══ TEXT EXCERPT ══

There is a touch of black humour about the fact that I nearly drowned in Youghal, I was also badly electrocut­ed. It should have killed me and later when I was seriously ill in hospital I heard a nurse in the hall saying, ‘the patient in there is dying.’ Then I suffered a heart-attack. This hurt because I went from someone who regularly walked up from Mallow to someone who could barely walk to the nearest shop, but that also passed.

My doctor, an old friend, reassures me that I’ll live to be a hundred. He wouldn’t give it to me in writing.

Why do I have no recollecti­on of many important episodes in my life, yet I vividly remember my first day at school? I wore a red jumper as I walked the halfmile on my own to the school. I never missed a day in school, but I was forced to leave at thirteen. The schools, cinemas, swimming pools all closed because of a polio outbreak.

I was shipped off to Dublin to live. Again, I vividly remember when people on the train heard my Cork accent they stayed far away from me. I was a health risk!

═══
══ ENTRIES SHOWN ══

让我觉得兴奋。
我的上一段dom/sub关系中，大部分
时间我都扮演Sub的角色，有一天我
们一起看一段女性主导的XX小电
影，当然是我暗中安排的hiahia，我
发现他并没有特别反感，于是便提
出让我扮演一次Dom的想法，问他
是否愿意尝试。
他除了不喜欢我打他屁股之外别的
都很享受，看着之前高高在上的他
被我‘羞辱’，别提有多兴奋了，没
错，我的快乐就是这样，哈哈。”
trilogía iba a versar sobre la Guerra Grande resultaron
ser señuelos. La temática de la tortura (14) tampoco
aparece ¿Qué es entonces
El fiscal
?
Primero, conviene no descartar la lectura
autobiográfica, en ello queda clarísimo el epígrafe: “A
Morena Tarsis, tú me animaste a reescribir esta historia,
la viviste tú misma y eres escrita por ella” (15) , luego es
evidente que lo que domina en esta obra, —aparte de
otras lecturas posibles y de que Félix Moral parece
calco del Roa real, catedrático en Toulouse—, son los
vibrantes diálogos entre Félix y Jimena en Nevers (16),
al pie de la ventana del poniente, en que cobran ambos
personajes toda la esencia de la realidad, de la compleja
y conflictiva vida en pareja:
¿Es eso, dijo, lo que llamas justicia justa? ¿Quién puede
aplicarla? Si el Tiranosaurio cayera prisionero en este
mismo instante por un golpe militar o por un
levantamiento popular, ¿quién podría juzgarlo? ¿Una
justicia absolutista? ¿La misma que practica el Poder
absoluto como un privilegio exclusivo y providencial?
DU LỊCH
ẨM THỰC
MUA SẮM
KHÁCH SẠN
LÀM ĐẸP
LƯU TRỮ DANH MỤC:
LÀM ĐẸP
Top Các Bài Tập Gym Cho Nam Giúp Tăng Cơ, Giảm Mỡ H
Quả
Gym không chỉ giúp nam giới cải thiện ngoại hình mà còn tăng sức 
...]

═══

- APPLY WHAT YOU READ -
A) In the memoir excerpt, what did the writer wear on the first day of school?
B) Continue the memoir excerpt from its final sentence.
These rows were taken from a different source than the memoir excerpt.

- REPLIES -
A) A red jumper.

B)
I still have a great love for Dublin, the 1956 final in Croke Park, the Abbey Theatre, The Theatre Royal, Dalymount Park, John Giles’ magnificen­t goal against Sweden, Charlie Hurley - the best centre-half I ever saw, so sadly neglected in his native Cork.

All the different jobs I had, from a parcel-wrapper in a big store to a messenger boy for a grocery shop in North Main Street. It was no fun delivering a pound of sausages up the far-off hills of Montenotte for twelve shillings (60 cent) a week. Life was so different then compared to now. Money was scarce, no radio, no television, no cars, no traffic or traffic lights. We expected and accepted that there were no Easter eggs, no muggings, no drugs, no money, no nightclubs, no alcohol at dances, no house phones, no mobiles - people spoke to each other back then.

Everyone went to the theatre and the cinemas were sold out. There were no birthday cards or presents. I didn’t get a card or a present even for my 21st birthday. That was the way it was. I smile when I see four-year olds get €50 in their many cards now.

It was the same at Christmas. The only presents I ever remember getting were a flash-lamp with no batteries and a tiny cap gun which was useless after two minutes when the caps ran out.

My friends and I walked or cycled everywhere. We were fanatics at sport and I often played three games a day and would have gladly played three more. In my early teen years I cycled all alone to Killarney to a match and also to Limerick to see my hero, Christy Ring. Cork regularly won All-Irelands back then.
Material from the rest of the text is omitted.